Les premiers chrétiens pratiquaient-ils la lecture personnelle des Écritures ? Il semble que c’était soit le cas pour bon nombre d’entre eux, et que ceux-ci voyaient ces temps de lecture comme un élément vital de leur vie spirituelle. D’un autre côté, dès qu’ils ouvraient les Écritures, ils prenaient garde à les lire à la lumière de « la foi qui a été transmise aux saints une fois pour toutes » (Jude 3).

 

 

Stephen Presley est professeur d’histoire de l’Église et directeur du Centre d’études du christianisme primitif à la faculté SWBTS (Southwestern Baptist Theological Seminary). Il est titulaire d’un doctorat en théologie obtenue à l’université de St Andrews, en Écosse. Le professeur Presley est membre du comité académique de la faculté World Hope, qui opère en France sous le nom de #Transmettre.

 

 

 

 

Notes et références

[1] Justin Martyr, Première Apologie.

[2] Harnack, Bible Reading in the Early Church.

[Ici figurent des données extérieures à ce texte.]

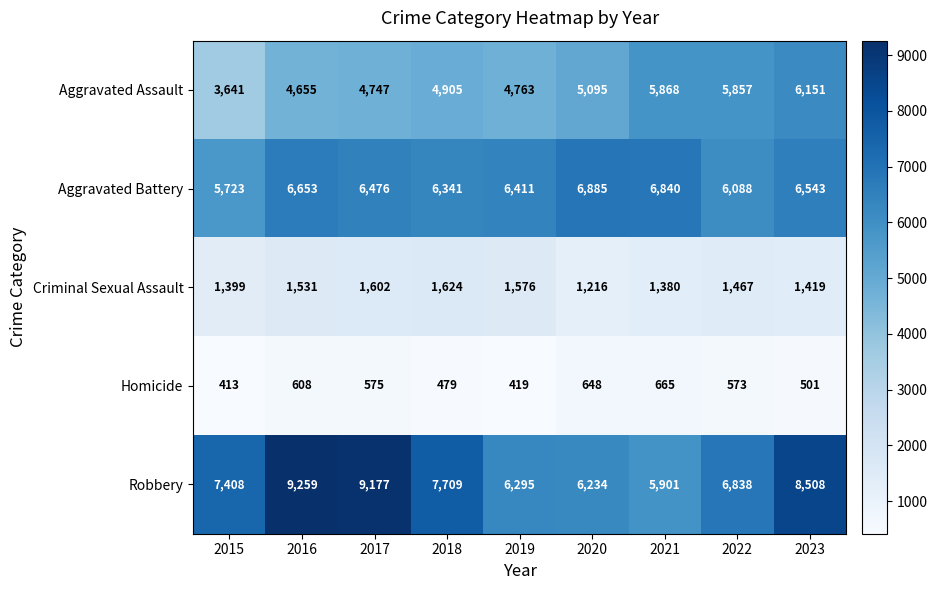

At which label is Homicide closest to 539?

2022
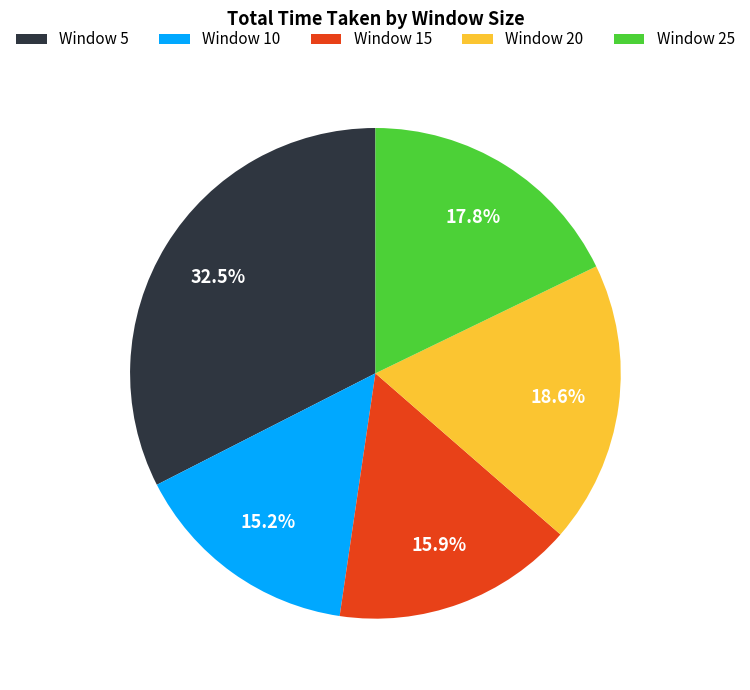

How much of the chart is everything except Window 25?

82.2%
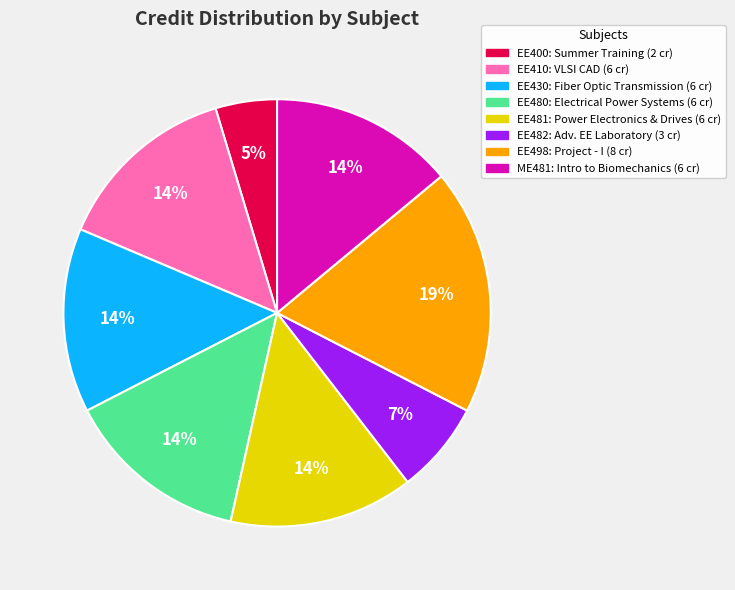

To the nearest percent, what percentage of the pie is EE481?

14%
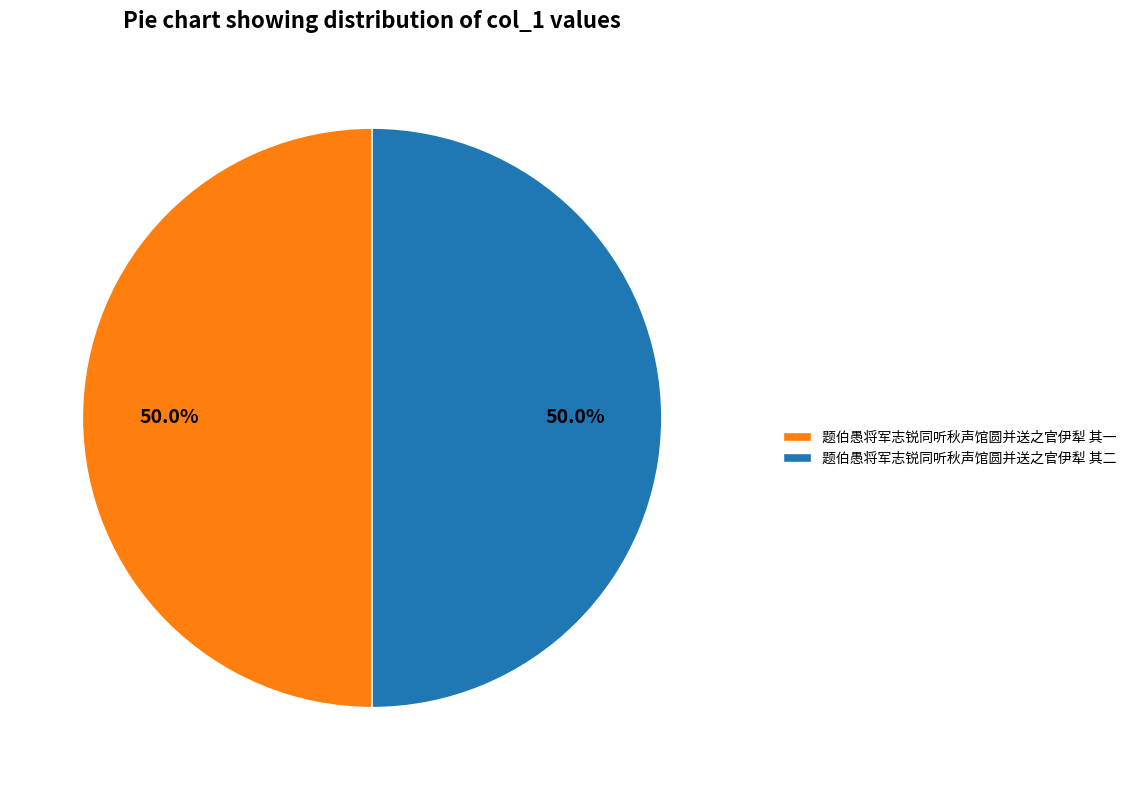

Combined, what portion of the pie is 题伯愚将军志锐同听秋声馆圆并送之官伊犁 其二 and 题伯愚将军志锐同听秋声馆圆并送之官伊犁 其一?

100.0%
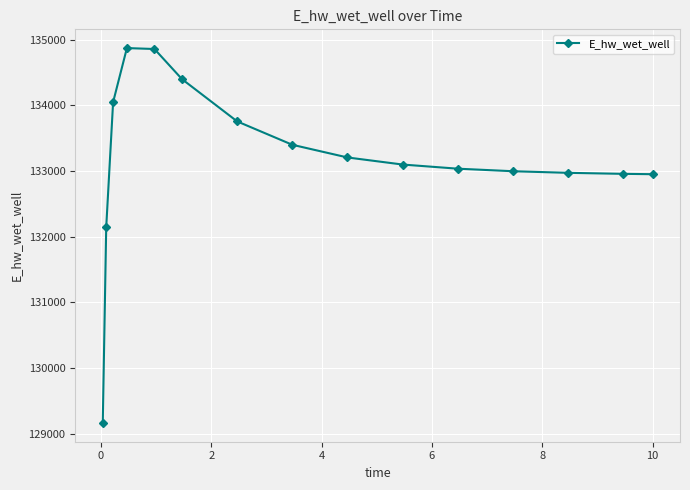

What is the minimum value shown in the chart?

129161.3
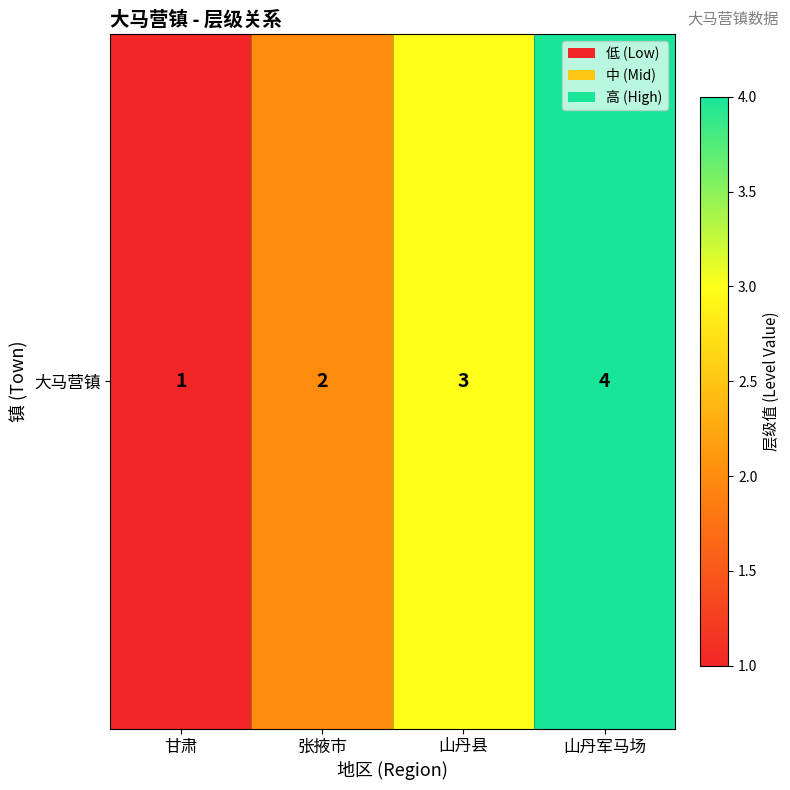

The value at 甘肃 is 2. True or false?

False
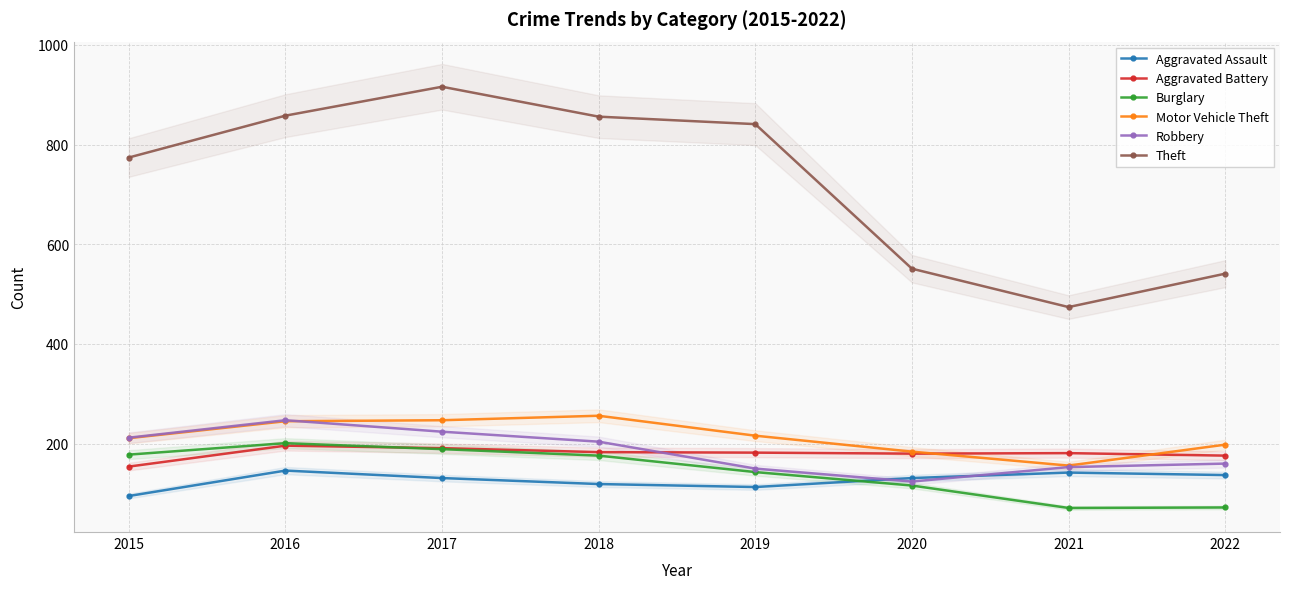

List the series in order of their peak value, lowest first.

Aggravated Assault, Aggravated Battery, Burglary, Robbery, Motor Vehicle Theft, Theft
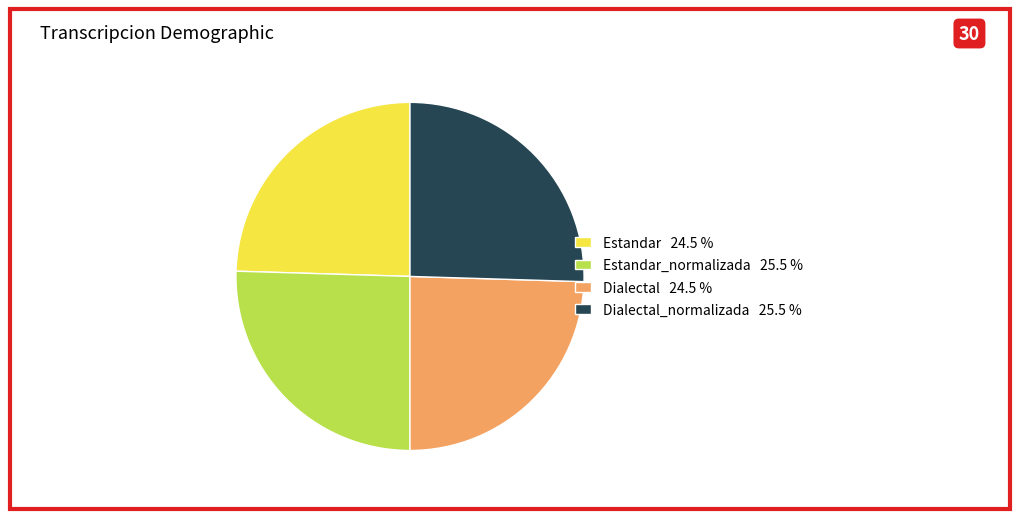

Does any single category account for the majority?

No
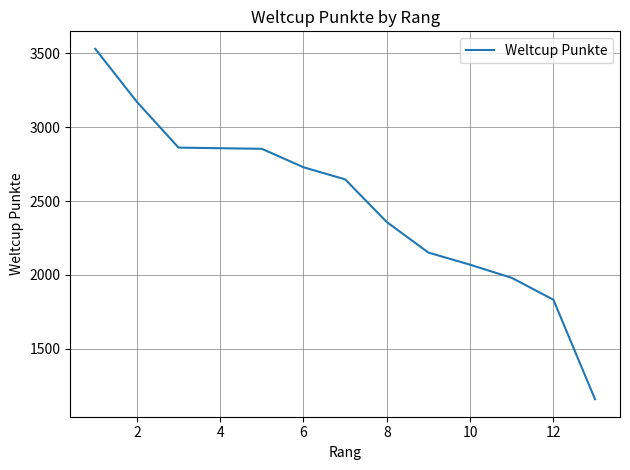

What is the greatest value displayed?

3531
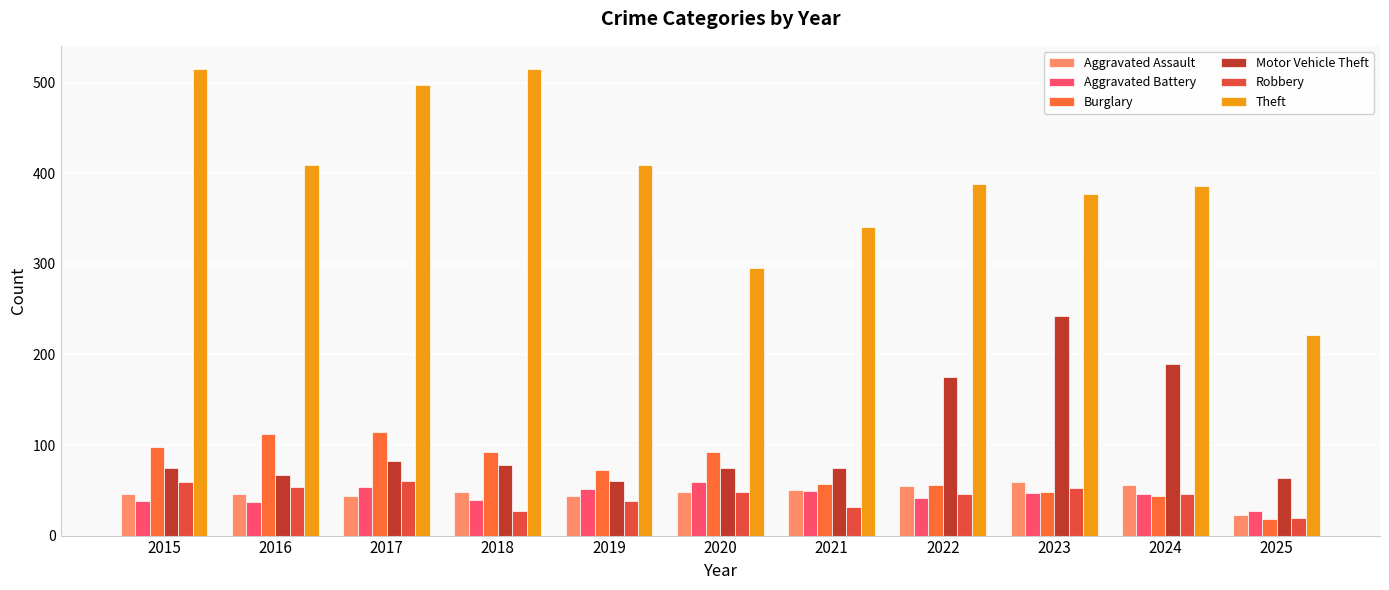

The value of Burglary at 2017 is 114. True or false?

True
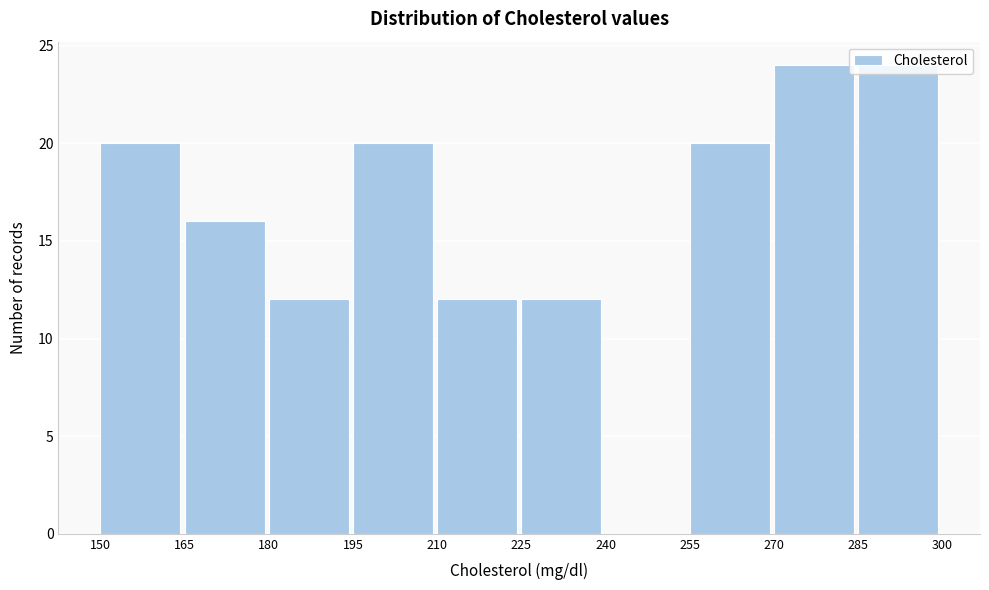

How tall is the bar that spans 270 to 285 on the x-axis? The values are not printed on the chart, so give them approximately, as read against the axis.

24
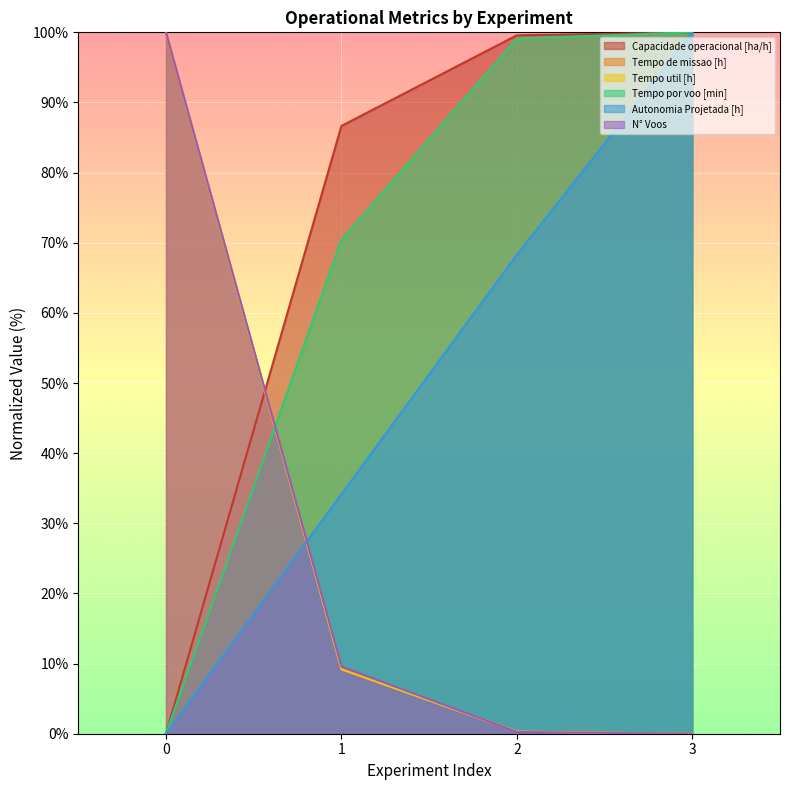

What is the value of the Autonomia Projetada [h] point at the 4th from the left?

100.0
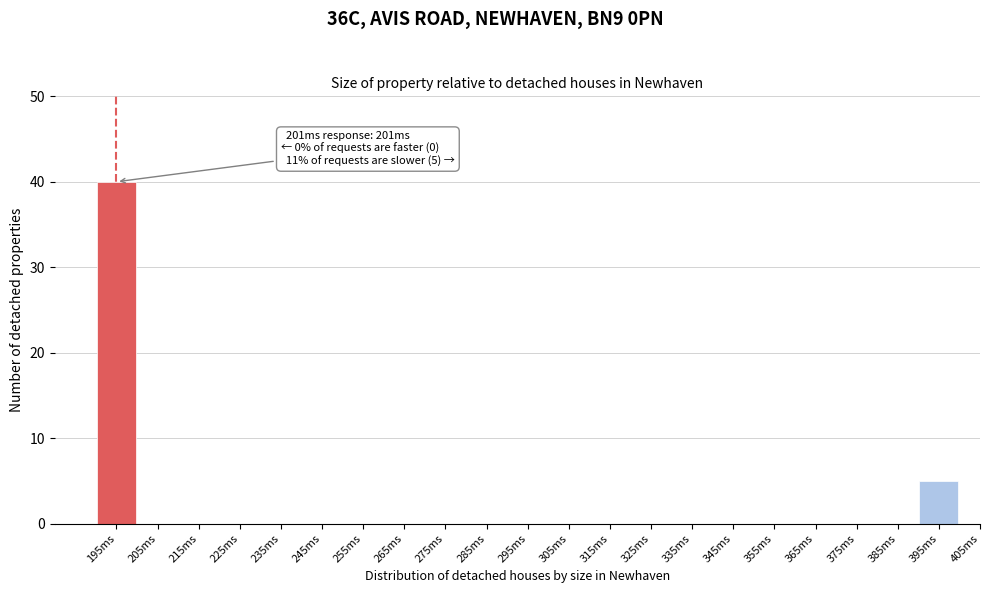

Reading left to right, extract all data points from this chart.

195ms=40	205ms=0	215ms=0	225ms=0	235ms=0	245ms=0	255ms=0	265ms=0	275ms=0	285ms=0	295ms=0	305ms=0	315ms=0	325ms=0	335ms=0	345ms=0	355ms=0	365ms=0	375ms=0	385ms=0	395ms=5	405ms=0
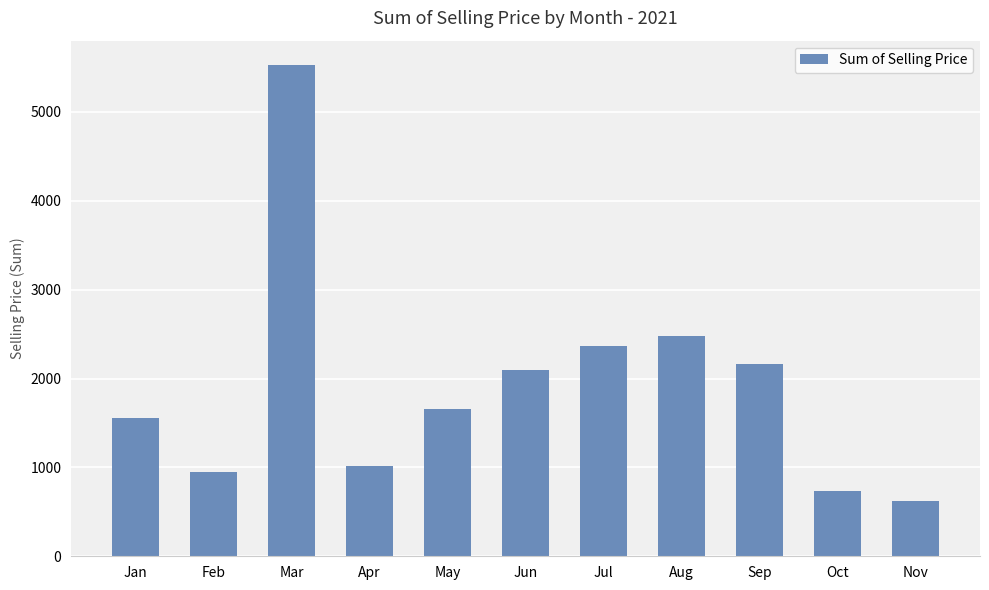

How many distinct data groups are displayed?

1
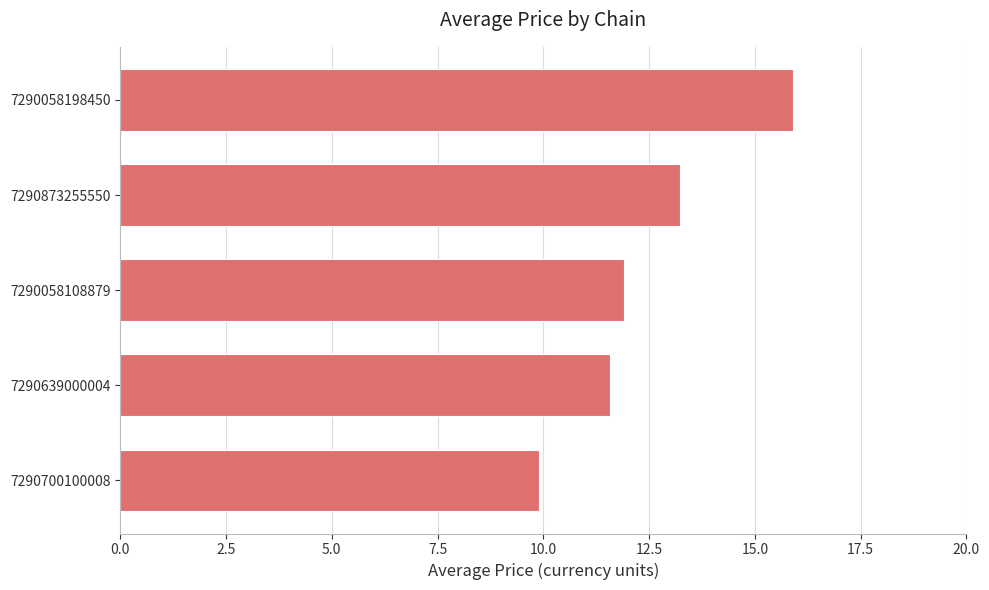

What is the change in value from 7290700100008 to 7290058108879?

+2.0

[3] Harnack, Bible Reading in the Early Church, 145.

[4] Aristide, Apologie, XVI (traduit de l’anglais).

[5] Justin, Dialogue avec Tryphon, 7 ; Tatien, Discours aux Grecs, XXIX ; Théophile, À Autolyque, XIV.

[6] Irénée, Contre les hérésies, II, 3.

[7] Clément d’Alexandrie, Le divin Maître (Le Pédagogue), II.10 ; Stromates, VII.7

[8] Hippolyte, Tradition Apostolique.

[9] Origène, Homélies sur les Nombres, 2.

[10] Une excellente référence pour débuter une telle étude : Harry Gamble, Books and Readers in the Early Church.

[11] Irénée, Contre les hérésies, Livre I, II, 1.

[12] Irénée, Contre les hérésies, Livre I, III, 3.

[13] Tertullien, Prescription contre les hérétiques, XII.5

[14] Athanase, Discours contre les Ariens, III (traduit de l’anglais).